- ПОРЯДОК РАБОТЫ:
a. Перечислите всех людей и персонажей, которых отрывок об операции «Трест» называет по имени или фамилии.
b. Замените в отрывке об операции «Трест» слово «голодный» на «усталый» и перепишите всё начиная со слов «Невозможно другое. Никакие, пусть» и вниз до слов «умения надувать щеки.».

Вечерний звон на Лубянке (Гончаров) - страница 3

Невозможно другое. Никакие, пусть просто забавные подробности из засекреченного на сорок лет дела операции «Трест» не могли стать доступными ни Ильфу с Петровым, ни еще кому бы то ни было. Кстати, понимал это и Остап Бейдер: «Полная тайна вкладов, то есть организации. Крепитесь...» И все же некоторые подробности секретной операции разошлись вскоре гигантским тиражом. Более того, в романе присутствует пародийное описание тайного общества «Меча и орала», когда голодный Остап идентифицировал личность наголо обритого Кисы Воробьянинова, как «гиганта мысли, отца русской демократии и особы, приближенной к императору». При наличии отсутствия у него иных достоинств, кроме умения надувать щеки.

- ИСХОДНЫЕ ДАННЫЕ:
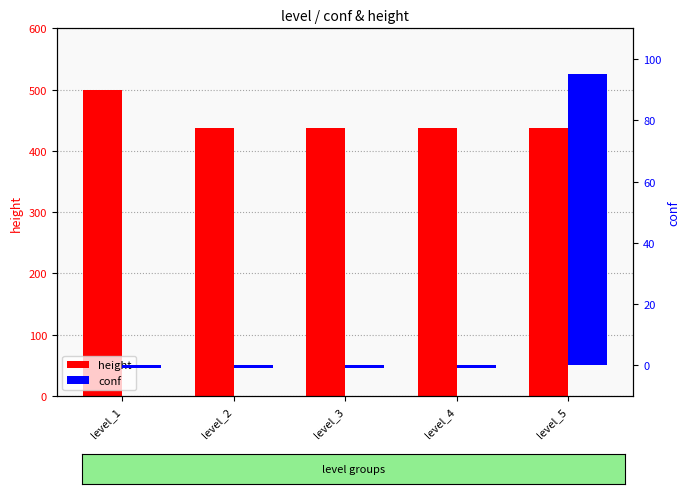

Does the chart contain any negative values?

Yes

- ОТВЕТЫ К ЗАДАНИЯМ:
a. Ильф, Петров, Остап Бейдер, Киса Воробьянинов

b.
Невозможно другое. Никакие, пусть просто забавные подробности из засекреченного на сорок лет дела операции «Трест» не могли стать доступными ни Ильфу с Петровым, ни еще кому бы то ни было. Кстати, понимал это и Остап Бейдер: «Полная тайна вкладов, то есть организации. Крепитесь...» И все же некоторые подробности секретной операции разошлись вскоре гигантским тиражом. Более того, в романе присутствует пародийное описание тайного общества «Меча и орала», когда усталый Остап идентифицировал личность наголо обритого Кисы Воробьянинова, как «гиганта мысли, отца русской демократии и особы, приближенной к императору». При наличии отсутствия у него иных достоинств, кроме умения надувать щеки.